The raster objects are represented as `SedonaRaster` objects in Python, which can be used to perform raster operations.
```python
df_raster = (
sedona.read.format("binaryFile")
.load("/path/to/raster.tif")
.selectExpr("RS_FromGeoTiff(content) as rast")
)
rows = df_raster.collect()
raster = rows[0].rast
raster # <sedona.raster.sedona_raster.InDbSedonaRaster at 0x1618fb1f0>
```
You can retrieve the metadata of the raster by accessing the properties of the `SedonaRaster` object.
```python
raster.width # width of the raster
raster.height # height of the raster
raster.affine_trans # affine transformation matrix
raster.crs_wkt # coordinate reference system as WKT
```
You can get a numpy array containing the band data of the raster using the `as_numpy` or `as_numpy_masked` method.

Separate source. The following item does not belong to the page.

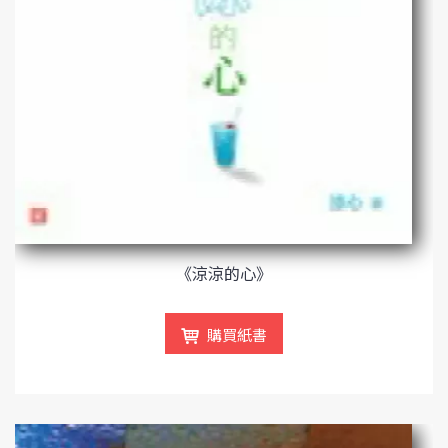
《涼涼的心》
購買紙書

The
band data is organized in CHW order.
```python
raster.as_numpy() # numpy array of the raster
raster.as_numpy_masked() # numpy array with nodata values masked as nan
```
If you want to work with the raster data using `rasterio`, you can retrieve a `rasterio.DatasetReader` object using the
`as_rasterio` method.
!!!note
You need to have the `rasterio` package installed (version >= 1.2.10) to use this method. You can install it using `pip install rasterio`.
```python
ds = raster.as_rasterio() # rasterio.DatasetReader object
# Work with the raster using rasterio
band1 = ds.read(1) # read the first band
```
## Writing Python UDF to work with raster data
You can write Python UDFs to work with raster data in Python. The UDFs can take `SedonaRaster` objects as input and
return any Spark data type as output. This is an example of a Python UDF that calculates the mean of the raster data.
```python
from pyspark.sql.types import DoubleType
def mean_udf(raster):
return float(raster.as_numpy().mean())
sedona.udf.register("mean_udf", mean_udf, DoubleType())
df_raster.withColumn("mean", expr("mean_udf(rast)")).show()
```
```
+--------------------+------------------+
| rast| mean|
+--------------------+------------------+
|GridCoverage2D["g...|1542.8092886117788|
+--------------------+------------------+
```
It is much trickier to write an UDF that returns a raster object, since Sedona does not support serializing Python raster
objects yet. However, you can write a UDF that returns the band data as an array and then construct the raster object using
`RS_MakeRaster`. This is an example of a Python UDF that creates a mask raster based on the first band of the input raster.
```python
from pyspark.sql.types import ArrayType, DoubleType
import numpy as np
def mask_udf(raster):
band1 = raster.as_numpy()[0, :, :]
mask = (band1 < 1400).astype(np.float64)
return mask.flatten().tolist()
sedona.udf.register("mask_udf", band_udf, ArrayType(DoubleType()))
df_raster.withColumn("mask", expr("mask_udf(rast)")).withColumn(
"mask_rast", expr("RS_MakeRaster(rast, 'I', mask)")
).show()
```
```
+--------------------+--------------------+--------------------+
| rast| mask| mask_rast|
+--------------------+--------------------+--------------------+
|GridCoverage2D["g...|[0.0, 0.0, 0.0, 0...|GridCoverage2D["g...|
+--------------------+--------------------+--------------------+
```
## Performance optimization
When working with large raster datasets, refer to the [documentation on storing raster geometries in Parquet format](storing-blobs-in-parquet.md) for recommendations to optimize performance.